Directions for this task =
From the first line to the last, give the records again exactly and skip the pictures.

Records to process =
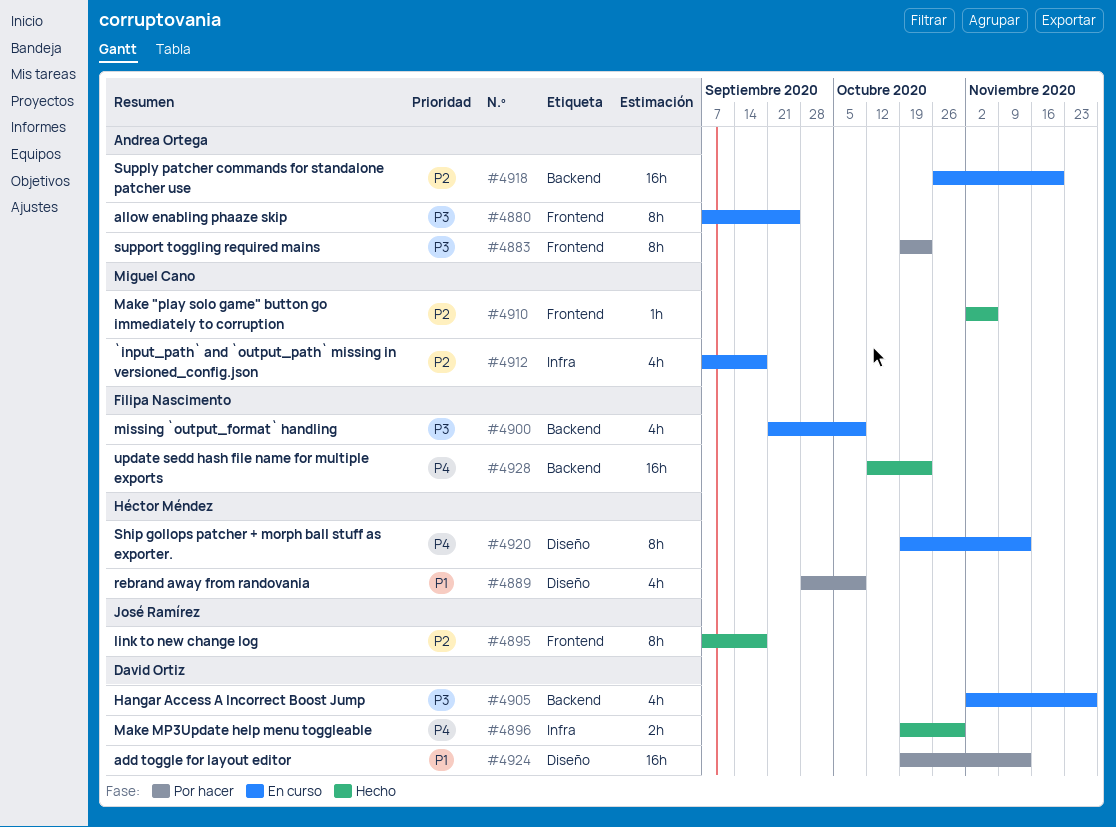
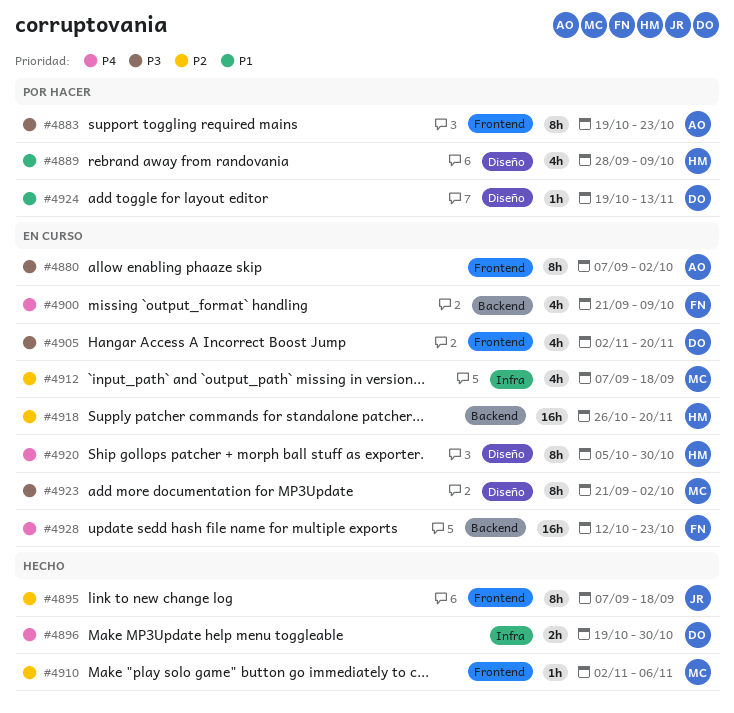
#4880, due: Sep 25 -> Oct 2
#4900, priority: P3 -> P4
#4905, label: Backend -> Frontend
#4905, due: Nov 27 -> Nov 20
#4918, owner: Andrea Ortega -> Héctor Méndez
#4920, start: Oct 19 -> Oct 5
#4920, due: Nov 13 -> Oct 30
#4923: none -> present
#4924, estimate: 16h -> 1h
#4928, status: Hecho -> En curso

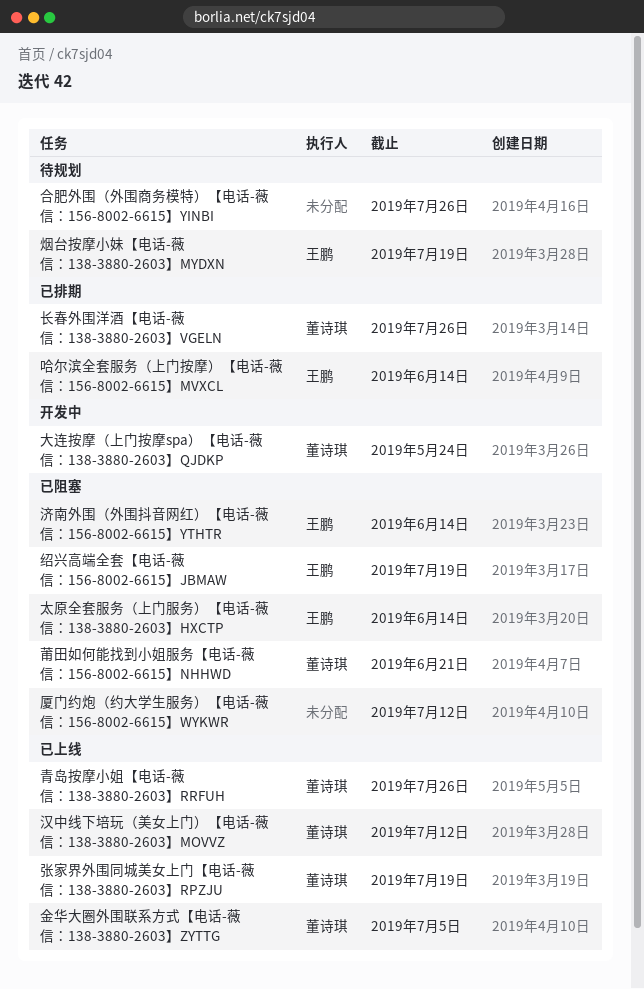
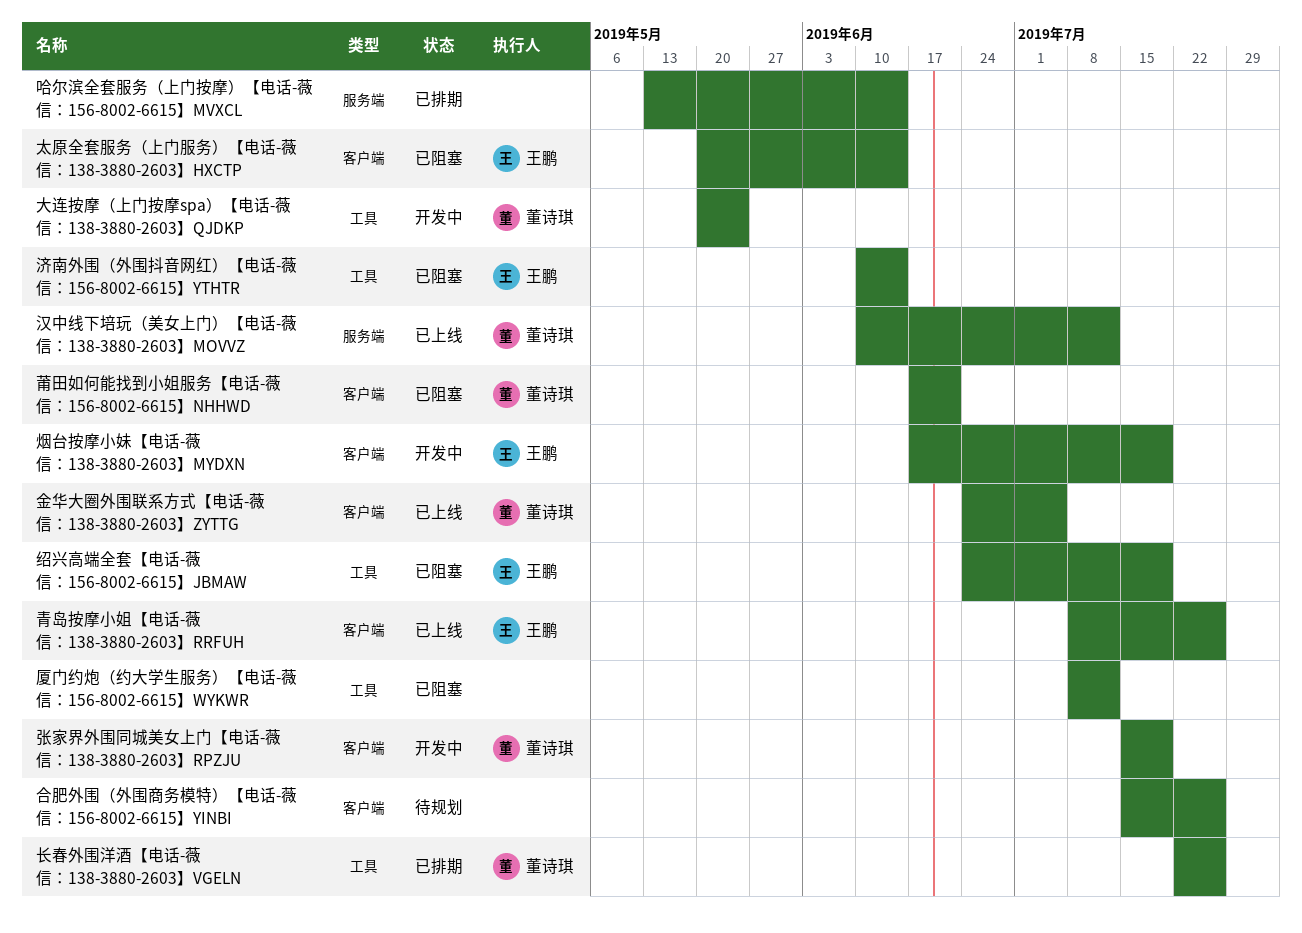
哈尔滨全套服务（上门按摩）【电话-薇信：156-8002-6615】MVXCL, owner: 王鹏 -> none
张家界外围同城美女上门【电话-薇信：138-3880-2603】RPZJU, status: 已上线 -> 开发中
烟台按摩小妹【电话-薇信：138-3880-2603】MYDXN, status: 待规划 -> 开发中
青岛按摩小姐【电话-薇信：138-3880-2603】RRFUH, owner: 董诗琪 -> 王鹏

Answer for the task =
#4880, due: Sep 25 -> Oct 2
#4900, priority: P3 -> P4
#4905, label: Backend -> Frontend
#4905, due: Nov 27 -> Nov 20
#4918, owner: Andrea Ortega -> Héctor Méndez
#4920, start: Oct 19 -> Oct 5
#4920, due: Nov 13 -> Oct 30
#4923: none -> present
#4924, estimate: 16h -> 1h
#4928, status: Hecho -> En curso

哈尔滨全套服务（上门按摩）【电话-薇信：156-8002-6615】MVXCL, owner: 王鹏 -> none
张家界外围同城美女上门【电话-薇信：138-3880-2603】RPZJU, status: 已上线 -> 开发中
烟台按摩小妹【电话-薇信：138-3880-2603】MYDXN, status: 待规划 -> 开发中
青岛按摩小姐【电话-薇信：138-3880-2603】RRFUH, owner: 董诗琪 -> 王鹏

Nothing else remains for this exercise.